(CN) - The Wisconsin government must face a lawsuit over new redistricting legislation that would extend the time between state senator elections from four to six years, a panel of federal judges ruled.
Opponents say that the new law ignores both federal and state redistricting requirements that say "each district be compact, preserve the core population of prior districts, and preserve communities of interest - while still containing equal population."
In their complaint against the Wisconsin Government Accountability Board, 15 citizens say that the "legislative districts have taken bizarre shapes ... [and] they do not preserve core populations from prior districts."
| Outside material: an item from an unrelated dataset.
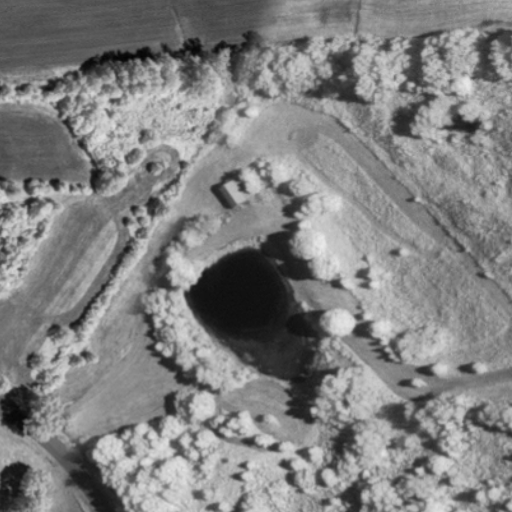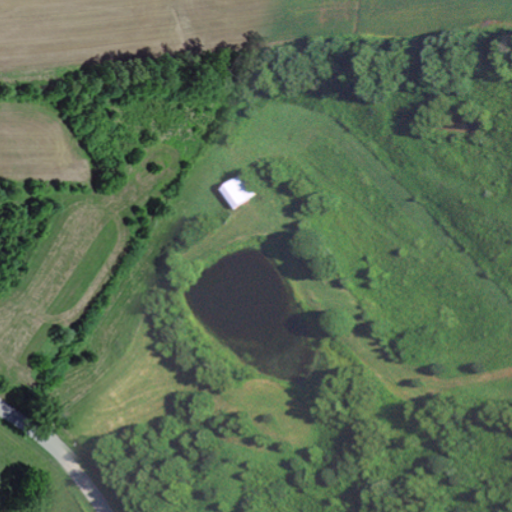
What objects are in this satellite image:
road: (60, 452)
Additionally, "the new legislative districts do not preserve communities of interest and instead needlessly divide cities and other local government units," the complaint states. "If not otherwise enjoined or directed, the G.A.B. will carry out its statutory responsibilities involving the 2012 state legislative elections based on the impermissibly-drawn boundaries, which will harm the plaintiffs by violating their constitutional rights."
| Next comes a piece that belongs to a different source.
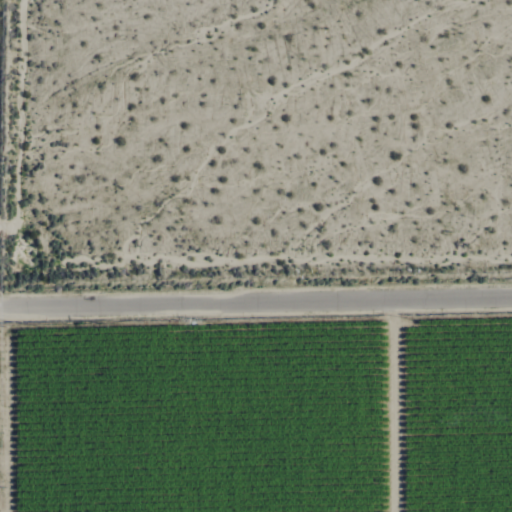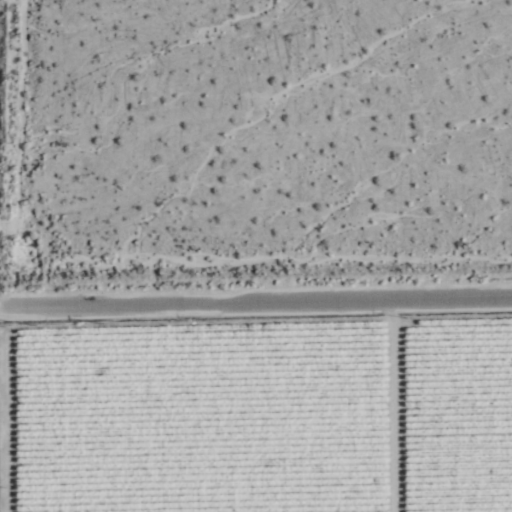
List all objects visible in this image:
road: (256, 303)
The board countered, however, that the allegations belong in state court and made other errors fatal to the case..
A three-judge panel convened by the Eastern District of Wisconsin disagreed.
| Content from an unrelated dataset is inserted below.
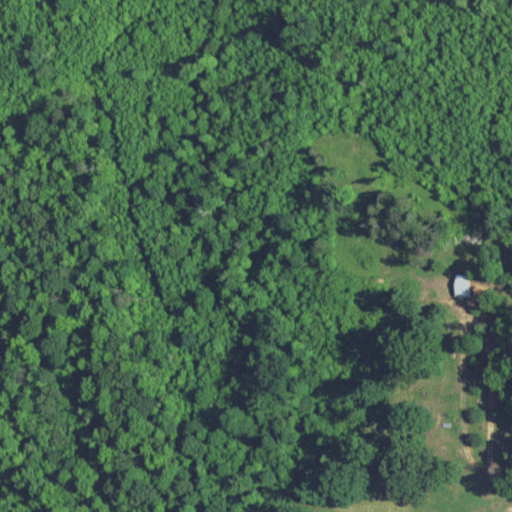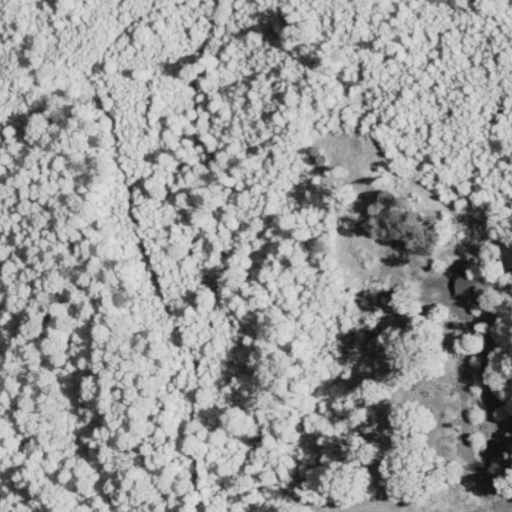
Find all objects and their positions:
building: (466, 286)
"The plaintiffs' claims are ripe because a decision has been formalized," the unsigned decision states. "The governor has approved the redistricting law, and the court can now rule on challenges to that law without 'entangling' itself in 'abstract' matters."
"The court has no reason to abstain or defer, because it does not risk intruding upon the functions of Wisconsin's governing body," the panel added. "Wisconsin's legislative and executive branches have already concluded their redistricting efforts. ... Furthermore, its review will not intrude upon any judicial branch activity because there are no challenges to the redistricting efforts currently pending in Wisconsin's courts."
Federal court is also a valid venue for the case since the citizens have alleged a violation of their civil rights under the U.S. Constitution, the court held. "Wisconsin's law would strip the state's citizens of that federally-granted right, though, in cases where the redress being sought is related to the state's redistricting," the order states.
"Thus, if Wisconsin's law were construed to bar the plaintiffs' access to the federal court, it would conflict with the law of the United States and would have to give way to the laws of the United States - the supreme laws of the land."
Another argument that failed to sway the judges was that the plaintiffs had failed to state a claim. "The defendants argue that the plaintiffs fail to state a claim since 'the right to vote, per se, is not a constitutionally protected right,' and, thus, the court cannot grant relief to the plaintiffs on their claim that the redistricting law disenfranchises 300,000 Wisconsin citizens," according to the court. "The defendants are correct that the states can regulate elections, and even postpone the ability of some citizens to vote; but, the defendants fail to adequately acknowledge the principle that a redistricting plan cannot unnecessarily disenfranchise voters."
There is more than speculation to the allegations, according to the court. "The plaintiffs' amended complaint alleges that Wisconsin's redistricting law will result in the unnecessary disenfranchisement of 300,000 voters," it wrote. "That number vastly exceeds the 173,976 voters that were disenfranchised under the 1983 redistricting law, which persuaded the three-judge panel to find a constitutional violation."